### [TASK REQUIREMENTS]
Extend the passage below on OSHA under the Trump administration, starting after its last sentence, about the Volks Rule.

### [SUPPLIED TEXT]

Trump’s OSHA Has Stopped Telling the Public About Corporate Safety Violations
Trump has both muzzled and tied the hands of the Occupational Safety and Health Administration (OSHA) in his service of big business at the expense of worker safety.
Since Trump took office, the agency has all but stopped issuing news releases disclosing the safety violations of companies. The agency continues to police companies with safety compliance violations, but the fines are mostly chump change. The most effective tool under previous presidents for keeping workers safe and companies compliant was OSHA’s public shaming of negligent companies through public announcements.
Jordan Barab, a deputy assistant secretary in the Obama administration, inflicted the pain of the pen on negligent companies until Trump’s inauguration. He’s still publicizing the penalties against companies for unsafe working conditions as a private citizen with his blog, Confined Space.
There’s more bad news for workers. Trump and Congress repealed the Volks Rule. What that means for the industry is that though companies are still required to keep accurate records of workplace accidents resulting in injuries and illnesses for up to five years, OSHA’s lost the power to enforce any violations older than six months from the time a citation is issued.

### [ENTRIES PROVIDED]
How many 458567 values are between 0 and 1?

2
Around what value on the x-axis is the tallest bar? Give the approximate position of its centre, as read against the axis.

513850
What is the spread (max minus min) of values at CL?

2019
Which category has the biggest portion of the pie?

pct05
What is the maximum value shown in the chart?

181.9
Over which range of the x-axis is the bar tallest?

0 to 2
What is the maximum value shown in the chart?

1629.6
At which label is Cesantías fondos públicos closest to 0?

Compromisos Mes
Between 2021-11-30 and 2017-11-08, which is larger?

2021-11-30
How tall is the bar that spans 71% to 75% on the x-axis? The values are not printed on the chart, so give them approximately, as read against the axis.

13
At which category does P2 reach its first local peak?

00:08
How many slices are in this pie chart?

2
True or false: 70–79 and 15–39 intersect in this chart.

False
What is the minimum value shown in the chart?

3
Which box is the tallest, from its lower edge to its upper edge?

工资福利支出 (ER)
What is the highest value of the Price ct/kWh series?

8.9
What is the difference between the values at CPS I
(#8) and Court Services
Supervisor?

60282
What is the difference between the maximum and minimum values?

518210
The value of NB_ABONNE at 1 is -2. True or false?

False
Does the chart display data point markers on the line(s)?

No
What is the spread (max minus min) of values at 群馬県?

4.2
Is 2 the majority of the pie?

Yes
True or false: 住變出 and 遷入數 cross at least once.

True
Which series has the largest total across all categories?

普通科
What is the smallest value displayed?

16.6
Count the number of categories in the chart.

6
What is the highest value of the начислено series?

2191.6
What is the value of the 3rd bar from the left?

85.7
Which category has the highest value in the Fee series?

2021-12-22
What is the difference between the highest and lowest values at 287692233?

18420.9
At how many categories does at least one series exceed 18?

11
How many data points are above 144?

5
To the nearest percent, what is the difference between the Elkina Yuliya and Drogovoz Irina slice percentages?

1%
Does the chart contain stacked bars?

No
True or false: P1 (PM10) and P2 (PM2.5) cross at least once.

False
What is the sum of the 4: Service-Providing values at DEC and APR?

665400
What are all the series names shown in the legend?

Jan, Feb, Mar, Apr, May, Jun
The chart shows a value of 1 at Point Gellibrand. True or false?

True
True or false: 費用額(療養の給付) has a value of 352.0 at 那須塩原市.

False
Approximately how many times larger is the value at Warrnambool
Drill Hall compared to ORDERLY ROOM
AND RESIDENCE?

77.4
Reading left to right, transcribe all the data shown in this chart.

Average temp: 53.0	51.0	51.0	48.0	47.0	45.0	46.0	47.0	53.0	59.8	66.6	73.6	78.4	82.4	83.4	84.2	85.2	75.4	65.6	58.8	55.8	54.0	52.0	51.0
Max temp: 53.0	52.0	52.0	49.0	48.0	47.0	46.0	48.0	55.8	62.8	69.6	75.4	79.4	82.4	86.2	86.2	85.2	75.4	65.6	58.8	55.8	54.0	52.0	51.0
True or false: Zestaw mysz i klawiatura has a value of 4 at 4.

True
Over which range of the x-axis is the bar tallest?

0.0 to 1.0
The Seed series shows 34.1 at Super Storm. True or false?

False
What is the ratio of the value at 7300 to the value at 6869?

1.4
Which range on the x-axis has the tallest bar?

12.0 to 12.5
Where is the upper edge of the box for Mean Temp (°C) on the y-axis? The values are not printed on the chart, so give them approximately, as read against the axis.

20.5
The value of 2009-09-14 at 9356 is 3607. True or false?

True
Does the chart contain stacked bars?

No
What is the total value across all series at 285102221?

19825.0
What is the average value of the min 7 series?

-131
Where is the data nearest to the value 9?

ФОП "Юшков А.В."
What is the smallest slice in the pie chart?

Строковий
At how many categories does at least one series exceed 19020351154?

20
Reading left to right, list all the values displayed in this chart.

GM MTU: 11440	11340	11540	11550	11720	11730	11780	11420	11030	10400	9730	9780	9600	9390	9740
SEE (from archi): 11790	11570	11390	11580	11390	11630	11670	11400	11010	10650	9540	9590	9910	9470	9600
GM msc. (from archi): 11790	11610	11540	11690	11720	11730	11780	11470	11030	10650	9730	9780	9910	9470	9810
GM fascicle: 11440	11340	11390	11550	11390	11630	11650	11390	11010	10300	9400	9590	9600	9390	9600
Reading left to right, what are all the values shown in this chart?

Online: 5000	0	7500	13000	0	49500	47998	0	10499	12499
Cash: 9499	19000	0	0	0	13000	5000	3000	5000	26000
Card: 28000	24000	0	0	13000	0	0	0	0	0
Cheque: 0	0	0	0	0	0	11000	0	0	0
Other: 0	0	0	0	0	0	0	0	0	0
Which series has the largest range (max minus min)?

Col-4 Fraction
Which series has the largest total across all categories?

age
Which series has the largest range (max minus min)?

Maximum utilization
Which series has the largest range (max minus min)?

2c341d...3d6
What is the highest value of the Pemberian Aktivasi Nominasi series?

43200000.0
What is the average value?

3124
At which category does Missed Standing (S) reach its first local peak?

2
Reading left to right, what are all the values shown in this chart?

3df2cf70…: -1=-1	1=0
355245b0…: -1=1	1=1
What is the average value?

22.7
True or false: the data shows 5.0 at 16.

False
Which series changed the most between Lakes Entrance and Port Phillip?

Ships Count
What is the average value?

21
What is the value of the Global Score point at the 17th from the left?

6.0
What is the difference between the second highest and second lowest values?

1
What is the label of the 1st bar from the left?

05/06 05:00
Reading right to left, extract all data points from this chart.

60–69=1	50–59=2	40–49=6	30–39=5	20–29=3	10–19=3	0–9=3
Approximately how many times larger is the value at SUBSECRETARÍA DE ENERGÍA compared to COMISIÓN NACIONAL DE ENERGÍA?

### [EXPECTED ANSWER]
And that’s where it gets complicated. If a citation is issued four months after an inspection, which is not uncommon, according to Barab, OSHA would only be able to go back two months. And if it took six months to issue a citation, OSHA would not be able to cite any recordkeeping violations at all.
“Altogether, this means no big recordkeeping cases—cases which, in the past, have resulted in major citations and significant industry changes,” Barab told DCReport. “And in fact, since the 2012 Volks decision, OSHA recordkeeping citations have dropped 75%.”
Adding insult to literal injury, the states that overwhelmingly went to Trump in the election have the highest workplace injuries and fatalities. North Dakota and Wyoming lead the pack, with 12.5 and 12 deaths per 100,000 workers respectively, according to FairWarning.org in a report on a grim pattern of workers voting against their own safety on the job. The North Dakota and Wyoming death rates are more than four times the fatality rate for most states that voted for Hillary Clinton.
Professor Thomas A. Kochan, co-director of the Institute for Work and Employment Research at the Massachusetts Institute of Technology, told FairWarning, “Workers and citizens in states in which a majority voted for Trump have much to lose if the Trump Administration weakens enforcement or reduces support for health, safety and employment standards.”